(Per-instance keypoint data)

# # # #

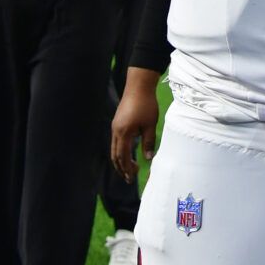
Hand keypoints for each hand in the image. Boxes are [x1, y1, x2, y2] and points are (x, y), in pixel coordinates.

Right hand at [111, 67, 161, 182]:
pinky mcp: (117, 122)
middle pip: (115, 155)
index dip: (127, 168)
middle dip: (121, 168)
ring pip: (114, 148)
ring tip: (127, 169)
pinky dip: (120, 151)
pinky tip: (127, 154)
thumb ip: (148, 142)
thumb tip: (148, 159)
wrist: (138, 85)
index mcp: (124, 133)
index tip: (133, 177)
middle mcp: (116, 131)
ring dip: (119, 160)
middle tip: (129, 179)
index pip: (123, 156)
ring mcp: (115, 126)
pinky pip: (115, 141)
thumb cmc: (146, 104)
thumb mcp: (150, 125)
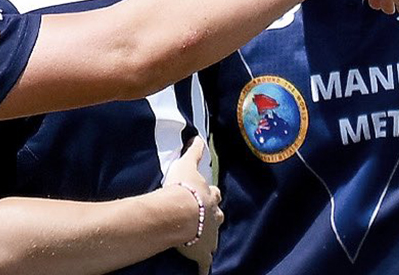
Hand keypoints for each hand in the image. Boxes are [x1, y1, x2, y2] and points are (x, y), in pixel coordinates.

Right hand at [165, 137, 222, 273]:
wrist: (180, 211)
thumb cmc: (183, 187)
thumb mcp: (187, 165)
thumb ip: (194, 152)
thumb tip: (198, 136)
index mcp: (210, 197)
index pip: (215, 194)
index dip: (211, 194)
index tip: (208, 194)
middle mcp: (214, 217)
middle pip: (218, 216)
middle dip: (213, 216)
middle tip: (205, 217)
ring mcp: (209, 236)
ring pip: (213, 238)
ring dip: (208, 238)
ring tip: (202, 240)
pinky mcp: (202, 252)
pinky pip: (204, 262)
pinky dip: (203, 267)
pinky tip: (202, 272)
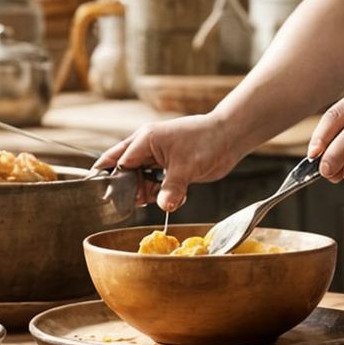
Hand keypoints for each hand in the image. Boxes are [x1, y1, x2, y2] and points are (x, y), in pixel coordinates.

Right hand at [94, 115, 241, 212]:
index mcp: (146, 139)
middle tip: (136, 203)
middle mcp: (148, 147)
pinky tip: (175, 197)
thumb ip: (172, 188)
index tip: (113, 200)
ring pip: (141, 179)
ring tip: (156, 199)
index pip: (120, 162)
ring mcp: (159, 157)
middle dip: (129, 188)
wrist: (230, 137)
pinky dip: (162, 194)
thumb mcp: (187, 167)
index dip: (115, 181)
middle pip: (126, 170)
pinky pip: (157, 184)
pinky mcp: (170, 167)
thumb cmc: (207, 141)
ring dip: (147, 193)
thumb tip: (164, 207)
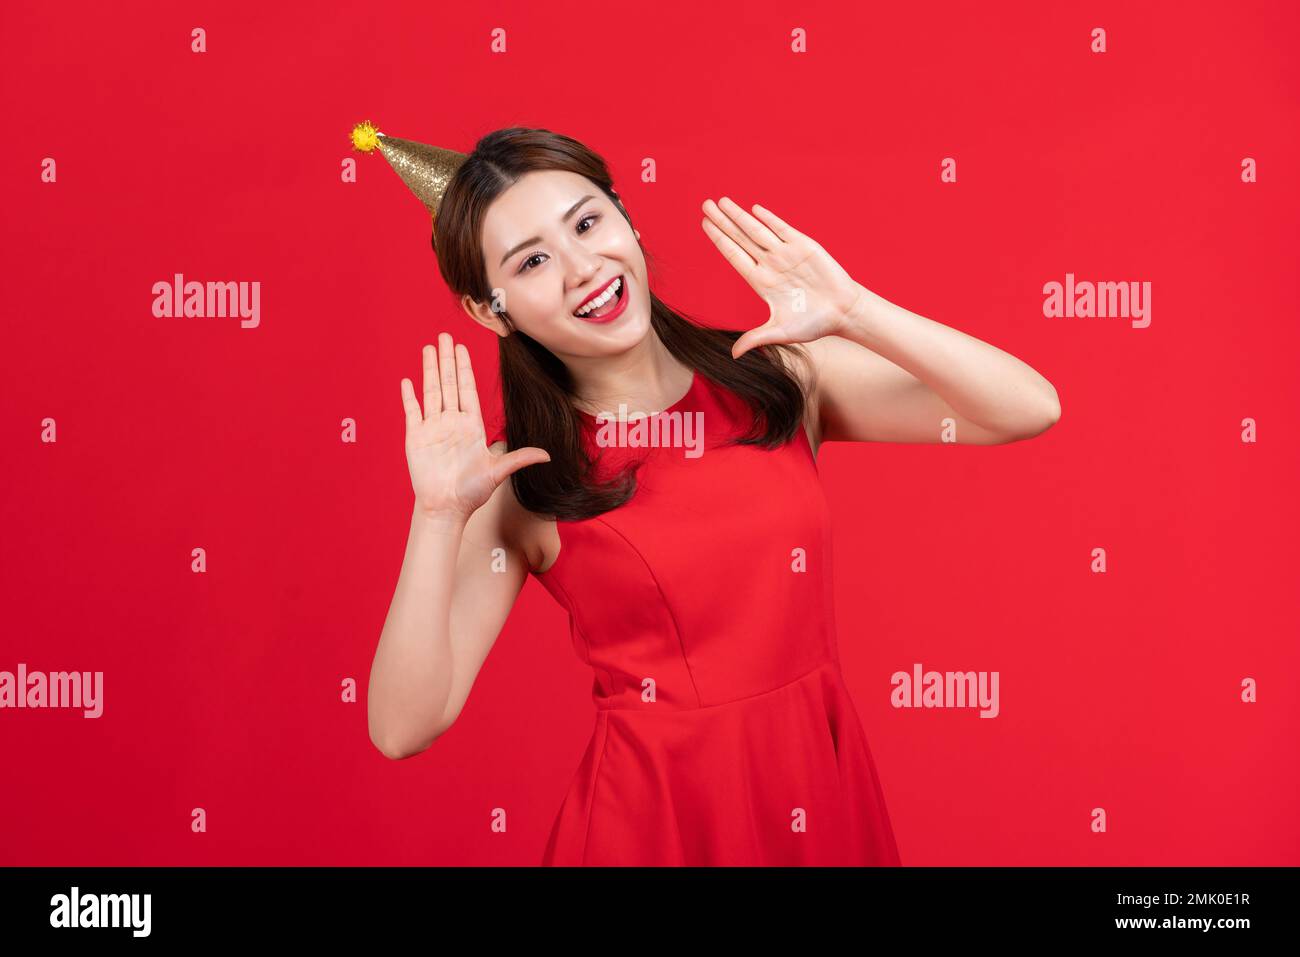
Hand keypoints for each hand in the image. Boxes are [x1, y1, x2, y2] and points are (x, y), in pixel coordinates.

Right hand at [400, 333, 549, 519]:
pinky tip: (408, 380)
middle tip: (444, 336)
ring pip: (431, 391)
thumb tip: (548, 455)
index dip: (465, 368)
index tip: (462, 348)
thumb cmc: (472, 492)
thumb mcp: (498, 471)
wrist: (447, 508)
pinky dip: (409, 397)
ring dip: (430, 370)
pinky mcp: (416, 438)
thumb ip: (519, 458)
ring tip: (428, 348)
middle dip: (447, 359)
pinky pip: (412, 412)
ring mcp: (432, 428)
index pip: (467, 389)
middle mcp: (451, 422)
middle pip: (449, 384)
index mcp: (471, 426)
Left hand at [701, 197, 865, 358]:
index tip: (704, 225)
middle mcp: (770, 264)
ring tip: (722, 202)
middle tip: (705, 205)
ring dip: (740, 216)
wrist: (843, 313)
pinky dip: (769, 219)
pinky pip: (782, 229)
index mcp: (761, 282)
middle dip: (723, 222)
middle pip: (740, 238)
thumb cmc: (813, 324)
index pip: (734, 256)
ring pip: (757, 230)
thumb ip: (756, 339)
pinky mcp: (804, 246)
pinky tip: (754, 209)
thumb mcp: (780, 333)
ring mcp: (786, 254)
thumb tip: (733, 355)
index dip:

# # # #

* The task: With the images excluded, all entries are to be given again exactly.

* Completed exercise:
Hand keypoints for each hand in the image. Boxes are [x1, y1, x2, y2] and points are (x, y), in pixel coordinates.

Right hand at [111, 67, 161, 182]:
pinky mcp: (117, 122)
middle pip: (115, 155)
index dip: (127, 168)
middle dip: (121, 168)
ring pip: (114, 148)
ring tip: (127, 169)
pinky dip: (120, 151)
pinky tip: (127, 154)
thumb ip: (148, 142)
thumb tip: (148, 159)
wrist: (138, 85)
index mcp: (124, 133)
index tip: (133, 177)
middle mcp: (116, 131)
ring dip: (119, 160)
middle tip: (129, 179)
index pip: (123, 156)
ring mcp: (115, 126)
pinky pip: (115, 141)
thumb cmc: (146, 104)
thumb mcp: (150, 125)
Hand keypoints for each hand in the image. Boxes are [x1, y1, x2, y2] and points are (x, y), in pixel coordinates.

Right hand at [165, 137, 222, 273]:
wrist: (180, 211)
thumb cmc: (183, 187)
thumb mcp: (187, 165)
thumb ip: (194, 152)
thumb tip: (198, 136)
index mcp: (210, 197)
index pip: (215, 194)
index dip: (211, 194)
index tip: (208, 194)
middle mcp: (214, 217)
middle pip: (218, 216)
middle dip: (213, 216)
middle tip: (205, 217)
ring mcp: (209, 236)
ring pip: (213, 238)
ring dip: (208, 238)
ring tip: (202, 240)
pinky mcp: (202, 252)
pinky pip: (204, 262)
pinky dip: (203, 267)
pinky tip: (202, 272)
Hand keypoints for each hand in the image. Boxes are [x1, y1, x2, y2] and points are (x, y), in pixel coordinates.

Right hand at [94, 115, 241, 212]:
index mcp: (146, 139)
middle tip: (136, 203)
middle mcp: (148, 147)
pinky tip: (175, 197)
thumb ip: (172, 188)
index tip: (113, 200)
ring pip: (141, 179)
ring tip: (156, 199)
index pip: (120, 162)
ring mcp: (159, 157)
middle dip: (129, 188)
wrist: (230, 137)
pinky dip: (162, 194)
thumb mcp: (187, 167)
index dip: (115, 181)
middle pip: (126, 170)
pinky pip: (157, 184)
pinky mcp: (170, 167)
thumb cmc: (207, 141)
ring dip: (147, 193)
thumb tip: (164, 207)
Hand keypoints for each hand in the image. Boxes are [x1, y1, x2, y2] and points are (x, y), in pixel coordinates.

Right hand at [400, 333, 549, 519]:
pinky tip: (408, 380)
middle tip: (444, 336)
ring pip: (431, 391)
thumb tip: (548, 455)
index dip: (465, 368)
index tip: (462, 348)
thumb cmc: (472, 492)
thumb mcp: (498, 471)
wrist: (447, 508)
pinky dip: (409, 397)
ring dip: (430, 370)
pinky mcp: (416, 438)
thumb ip: (519, 458)
ring tip: (428, 348)
middle dip: (447, 359)
pinky pip: (412, 412)
ring mcp: (432, 428)
index pip: (467, 389)
middle mcp: (451, 422)
middle pip: (449, 384)
index mcp: (471, 426)
Left hand at [701, 197, 865, 358]:
index tip: (704, 225)
middle mcp: (770, 264)
ring tip: (722, 202)
middle tip: (705, 205)
ring dip: (740, 216)
wrist: (843, 313)
pinky dip: (769, 219)
pinky pip: (782, 229)
index mcp: (761, 282)
middle dip: (723, 222)
middle pip: (740, 238)
thumb cmc: (813, 324)
index pip: (734, 256)
ring pip: (757, 230)
thumb ip: (756, 339)
pinky mcp: (804, 246)
pinky tip: (754, 209)
thumb mcp: (780, 333)
ring mcp: (786, 254)
thumb tip: (733, 355)
index dip:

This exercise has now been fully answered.